Des Gesundheits-schutzes wegen

Wettbewerb geht doch nicht über alles. Jedenfalls nicht beim Europäischen Gerichtshof. Denn der urteilte am vergangenen Freitag nicht nach den Erwartungen der Europäischen Kommission, die gerne den ungezügelten Wettbewerb bei der Arzneimittelversorgung von Krankenhäusern quer durch Europa gesehen hätte. Wäre es nach den Wünschen der Kommission gegangen, hätte es praktisch möglich sein müssen, dass sich ein deutsches Krankenhaus beispielsweise von einer portugiesischen Apotheke mit Arzneimitteln versorgen lassen darf – weil die portugiesische Apotheke angeboten hätte, die Arzneimittel möglicherweise ein paar Cent günstiger herbeizuschaffen. Woher das deutsche Krankenhaus dann seine rasche Sonderlieferung bekommt, wer dann all die anderen apothekerlichen Leistungen erbringt, die ein Krankenhaus benötigt, wer das Krankenhaus dann in Sachen Arzneimittel berät – das wäre der Kommission einerlei gewesen, Hauptsache: Wettbewerb.

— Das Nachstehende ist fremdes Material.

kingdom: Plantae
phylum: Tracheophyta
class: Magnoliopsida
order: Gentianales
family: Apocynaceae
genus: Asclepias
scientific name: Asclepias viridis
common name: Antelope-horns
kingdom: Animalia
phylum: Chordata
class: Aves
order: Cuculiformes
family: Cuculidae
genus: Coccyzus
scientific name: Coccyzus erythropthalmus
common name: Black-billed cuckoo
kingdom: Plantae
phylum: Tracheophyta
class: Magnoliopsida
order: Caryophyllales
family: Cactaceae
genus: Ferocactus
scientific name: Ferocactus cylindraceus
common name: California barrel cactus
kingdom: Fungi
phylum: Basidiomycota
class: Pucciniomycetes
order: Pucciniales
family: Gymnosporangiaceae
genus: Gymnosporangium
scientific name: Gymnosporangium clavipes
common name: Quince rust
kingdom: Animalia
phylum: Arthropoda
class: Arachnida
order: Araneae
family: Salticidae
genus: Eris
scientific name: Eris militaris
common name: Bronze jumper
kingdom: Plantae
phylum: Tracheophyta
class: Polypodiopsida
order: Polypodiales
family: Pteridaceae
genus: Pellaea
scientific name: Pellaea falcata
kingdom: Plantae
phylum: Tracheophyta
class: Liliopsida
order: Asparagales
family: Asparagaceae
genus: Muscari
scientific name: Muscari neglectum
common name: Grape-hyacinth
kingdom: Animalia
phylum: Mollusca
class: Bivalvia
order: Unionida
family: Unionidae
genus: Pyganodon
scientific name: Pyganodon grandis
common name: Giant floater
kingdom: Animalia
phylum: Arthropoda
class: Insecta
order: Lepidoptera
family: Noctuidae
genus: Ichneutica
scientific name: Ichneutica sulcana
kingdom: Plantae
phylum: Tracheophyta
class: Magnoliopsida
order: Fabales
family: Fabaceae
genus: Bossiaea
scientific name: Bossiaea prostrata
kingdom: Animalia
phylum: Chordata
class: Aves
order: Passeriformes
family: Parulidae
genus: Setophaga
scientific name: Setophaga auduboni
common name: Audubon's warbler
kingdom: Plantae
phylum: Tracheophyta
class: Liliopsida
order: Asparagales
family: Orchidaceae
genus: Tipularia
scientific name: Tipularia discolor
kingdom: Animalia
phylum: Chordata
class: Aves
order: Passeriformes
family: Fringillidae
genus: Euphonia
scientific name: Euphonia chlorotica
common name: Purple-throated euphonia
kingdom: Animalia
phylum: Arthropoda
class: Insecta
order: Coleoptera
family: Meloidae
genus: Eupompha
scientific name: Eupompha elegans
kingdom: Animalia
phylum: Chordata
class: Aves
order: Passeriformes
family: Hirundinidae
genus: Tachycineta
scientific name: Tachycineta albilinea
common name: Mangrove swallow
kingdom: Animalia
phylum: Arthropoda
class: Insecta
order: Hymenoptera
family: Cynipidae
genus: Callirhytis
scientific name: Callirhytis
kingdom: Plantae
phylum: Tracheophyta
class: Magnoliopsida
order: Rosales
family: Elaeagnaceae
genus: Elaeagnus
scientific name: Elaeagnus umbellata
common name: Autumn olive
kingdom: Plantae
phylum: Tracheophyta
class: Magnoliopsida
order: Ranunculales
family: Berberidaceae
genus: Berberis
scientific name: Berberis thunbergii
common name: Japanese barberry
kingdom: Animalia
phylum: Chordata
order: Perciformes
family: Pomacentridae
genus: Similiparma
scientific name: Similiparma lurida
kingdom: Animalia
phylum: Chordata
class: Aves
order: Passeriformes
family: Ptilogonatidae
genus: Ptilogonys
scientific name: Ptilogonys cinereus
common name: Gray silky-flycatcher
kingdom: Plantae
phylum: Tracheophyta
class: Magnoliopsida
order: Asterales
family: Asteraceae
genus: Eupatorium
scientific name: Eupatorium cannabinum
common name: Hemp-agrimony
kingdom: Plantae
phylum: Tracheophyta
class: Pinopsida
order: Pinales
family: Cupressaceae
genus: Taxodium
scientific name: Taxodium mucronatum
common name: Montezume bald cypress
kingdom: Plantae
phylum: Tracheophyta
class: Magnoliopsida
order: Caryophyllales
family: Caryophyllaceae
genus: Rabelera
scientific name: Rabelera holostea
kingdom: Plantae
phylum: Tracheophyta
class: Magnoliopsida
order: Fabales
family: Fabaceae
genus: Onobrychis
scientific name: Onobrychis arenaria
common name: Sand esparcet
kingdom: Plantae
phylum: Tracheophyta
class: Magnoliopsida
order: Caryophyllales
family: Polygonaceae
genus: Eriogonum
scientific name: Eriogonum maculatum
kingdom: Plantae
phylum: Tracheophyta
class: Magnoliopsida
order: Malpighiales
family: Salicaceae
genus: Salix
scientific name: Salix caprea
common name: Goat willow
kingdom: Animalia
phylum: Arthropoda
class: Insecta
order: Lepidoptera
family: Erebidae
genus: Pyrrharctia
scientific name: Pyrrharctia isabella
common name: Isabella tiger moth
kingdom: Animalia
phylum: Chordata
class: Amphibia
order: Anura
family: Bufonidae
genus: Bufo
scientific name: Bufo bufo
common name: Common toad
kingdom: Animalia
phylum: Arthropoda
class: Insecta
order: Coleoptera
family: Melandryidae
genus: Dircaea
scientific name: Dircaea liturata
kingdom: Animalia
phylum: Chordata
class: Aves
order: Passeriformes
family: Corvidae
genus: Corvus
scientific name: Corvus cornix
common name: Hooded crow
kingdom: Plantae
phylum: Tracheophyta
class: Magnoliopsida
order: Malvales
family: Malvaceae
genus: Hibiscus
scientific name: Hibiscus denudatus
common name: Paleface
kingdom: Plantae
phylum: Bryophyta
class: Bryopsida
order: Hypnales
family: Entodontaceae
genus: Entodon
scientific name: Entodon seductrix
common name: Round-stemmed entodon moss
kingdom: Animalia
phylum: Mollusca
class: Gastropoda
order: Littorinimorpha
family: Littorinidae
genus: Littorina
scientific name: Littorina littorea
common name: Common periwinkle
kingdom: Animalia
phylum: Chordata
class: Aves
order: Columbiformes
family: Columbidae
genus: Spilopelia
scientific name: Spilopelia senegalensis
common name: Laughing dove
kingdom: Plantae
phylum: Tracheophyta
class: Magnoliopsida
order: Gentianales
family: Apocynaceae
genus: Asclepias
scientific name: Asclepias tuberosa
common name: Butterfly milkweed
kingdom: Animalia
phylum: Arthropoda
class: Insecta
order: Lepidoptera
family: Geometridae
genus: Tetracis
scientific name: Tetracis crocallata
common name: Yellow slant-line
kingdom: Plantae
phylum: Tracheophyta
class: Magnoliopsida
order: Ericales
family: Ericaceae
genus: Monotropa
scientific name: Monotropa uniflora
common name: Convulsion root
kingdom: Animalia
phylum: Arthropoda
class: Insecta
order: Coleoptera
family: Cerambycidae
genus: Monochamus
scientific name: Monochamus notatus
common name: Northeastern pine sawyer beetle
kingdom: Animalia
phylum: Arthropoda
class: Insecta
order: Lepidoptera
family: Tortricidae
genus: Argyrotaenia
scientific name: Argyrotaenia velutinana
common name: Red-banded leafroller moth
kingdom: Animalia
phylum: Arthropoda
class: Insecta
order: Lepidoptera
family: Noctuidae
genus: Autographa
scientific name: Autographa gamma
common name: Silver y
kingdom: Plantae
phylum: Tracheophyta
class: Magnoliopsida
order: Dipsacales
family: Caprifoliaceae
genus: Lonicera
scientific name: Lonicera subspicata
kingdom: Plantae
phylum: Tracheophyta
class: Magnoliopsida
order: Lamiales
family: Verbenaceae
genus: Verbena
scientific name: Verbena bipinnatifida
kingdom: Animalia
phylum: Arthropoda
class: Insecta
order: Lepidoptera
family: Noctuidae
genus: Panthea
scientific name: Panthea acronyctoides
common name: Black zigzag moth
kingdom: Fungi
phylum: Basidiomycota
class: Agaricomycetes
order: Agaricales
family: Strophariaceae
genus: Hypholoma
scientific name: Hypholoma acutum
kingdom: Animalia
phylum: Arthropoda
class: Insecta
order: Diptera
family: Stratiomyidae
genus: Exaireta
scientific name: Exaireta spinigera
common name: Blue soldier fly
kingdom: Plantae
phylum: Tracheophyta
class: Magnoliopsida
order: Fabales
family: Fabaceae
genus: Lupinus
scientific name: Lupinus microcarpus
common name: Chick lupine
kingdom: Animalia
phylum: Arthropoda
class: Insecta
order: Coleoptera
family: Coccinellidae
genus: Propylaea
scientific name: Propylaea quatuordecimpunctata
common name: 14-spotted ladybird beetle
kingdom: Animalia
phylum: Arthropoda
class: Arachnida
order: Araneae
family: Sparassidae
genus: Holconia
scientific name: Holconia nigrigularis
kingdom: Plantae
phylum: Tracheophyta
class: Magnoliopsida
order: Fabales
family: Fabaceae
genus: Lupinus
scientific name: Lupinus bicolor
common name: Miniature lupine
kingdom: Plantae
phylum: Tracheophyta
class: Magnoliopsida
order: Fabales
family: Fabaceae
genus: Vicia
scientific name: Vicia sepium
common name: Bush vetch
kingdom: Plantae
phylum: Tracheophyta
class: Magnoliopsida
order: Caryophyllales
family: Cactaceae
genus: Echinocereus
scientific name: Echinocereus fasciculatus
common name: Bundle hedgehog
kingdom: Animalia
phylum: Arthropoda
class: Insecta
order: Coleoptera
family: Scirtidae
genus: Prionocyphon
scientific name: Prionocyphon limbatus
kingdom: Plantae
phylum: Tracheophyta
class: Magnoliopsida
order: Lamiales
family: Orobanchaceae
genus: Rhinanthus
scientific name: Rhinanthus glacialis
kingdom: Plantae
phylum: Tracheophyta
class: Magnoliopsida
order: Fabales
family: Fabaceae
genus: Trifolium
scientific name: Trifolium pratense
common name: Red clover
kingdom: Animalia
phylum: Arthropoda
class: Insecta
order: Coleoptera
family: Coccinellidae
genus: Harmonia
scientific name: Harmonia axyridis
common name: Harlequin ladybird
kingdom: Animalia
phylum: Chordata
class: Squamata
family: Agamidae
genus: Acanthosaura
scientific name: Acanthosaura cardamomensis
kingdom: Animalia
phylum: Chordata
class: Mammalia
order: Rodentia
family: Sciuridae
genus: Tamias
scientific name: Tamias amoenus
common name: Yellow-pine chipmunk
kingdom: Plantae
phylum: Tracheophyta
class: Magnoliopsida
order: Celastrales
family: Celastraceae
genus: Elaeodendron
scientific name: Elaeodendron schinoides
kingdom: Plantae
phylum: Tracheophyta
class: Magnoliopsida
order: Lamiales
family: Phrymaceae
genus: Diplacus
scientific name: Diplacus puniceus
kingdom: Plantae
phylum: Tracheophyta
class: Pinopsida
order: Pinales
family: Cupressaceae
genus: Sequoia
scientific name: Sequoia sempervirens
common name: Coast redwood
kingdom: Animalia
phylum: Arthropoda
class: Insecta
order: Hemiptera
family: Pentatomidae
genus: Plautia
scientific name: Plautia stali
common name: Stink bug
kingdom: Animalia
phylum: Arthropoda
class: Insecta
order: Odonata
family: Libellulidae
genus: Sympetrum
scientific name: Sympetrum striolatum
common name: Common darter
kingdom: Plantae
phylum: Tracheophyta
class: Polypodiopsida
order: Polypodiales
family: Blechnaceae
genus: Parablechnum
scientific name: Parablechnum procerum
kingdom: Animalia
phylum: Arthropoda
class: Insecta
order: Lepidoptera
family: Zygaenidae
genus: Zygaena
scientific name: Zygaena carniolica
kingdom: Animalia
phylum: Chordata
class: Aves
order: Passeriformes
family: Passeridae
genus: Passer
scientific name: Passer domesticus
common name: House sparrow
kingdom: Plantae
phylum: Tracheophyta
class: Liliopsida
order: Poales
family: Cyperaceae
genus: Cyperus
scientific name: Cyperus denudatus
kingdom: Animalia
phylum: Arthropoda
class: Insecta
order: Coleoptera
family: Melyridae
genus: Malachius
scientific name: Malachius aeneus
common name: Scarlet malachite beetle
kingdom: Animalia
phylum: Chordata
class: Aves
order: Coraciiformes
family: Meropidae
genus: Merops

Da spielte der Europäische Gerichtshof nun doch nicht mit. "Aus Gründen des Schutzes der Gesundheit der Bevölkerung", so ein Kernsatz aus dem Urteil, sieht der EuGH die deutschen restriktiven Regelungen zur Arzneimittelversorgung eines Krankenhauses durch externe Apotkeken als gerechtfertigt an. Die Gesundheit und das Leben der Menschen nehmen den ersten Rang ein, heißt es im EuGH-Urteil weiter. Daher können die zu erbringenden Leistungen für die Krankenhausversorgung nur von einem Apotheker in der Nähe des Krankenhauses erbracht werden – für eine sichere und qualitativ hochwertige Versorgung der deutschen Krankenhäuser.

Ein Erfolg für die Krankenhausversorgung. Darf man nun Rückschlüsse auf die Einstellung des EuGH zur Arzneimittelversorgung der Bevölkerung durch Apotheken ziehen? Und damit auf einen möglichen Ausgang des Verfahrens zum Fremd- und Mehrbesitzverbot vor dem EuGH? Nein, sagen die einen, denn das Fremd- und Mehrbesitzverbot bei Apotheken, gegen das die EU-Kommission zu Felde zieht, ist rechtlich anders gelagert. Dennoch scheint ein wenig Hoffnung zu keimen. Denn einige lesen aus diesem Urteil eine gewisse Tendenz des Gerichtshofs heraus, nationalstaatliche Beschränkungen im Bereich der Arzneimittelversorgung zu tolerieren – des Gesundheitsschutzes wegen. Die Hoffnung bleibt. Somit könnte es einen Hauch wahrscheinlicher sein, dass der EuGH trotz Wettbewerbshindernisse das deutsche Fremdbesitzverbot toleriert – des Gesundheitsschutzes wegen.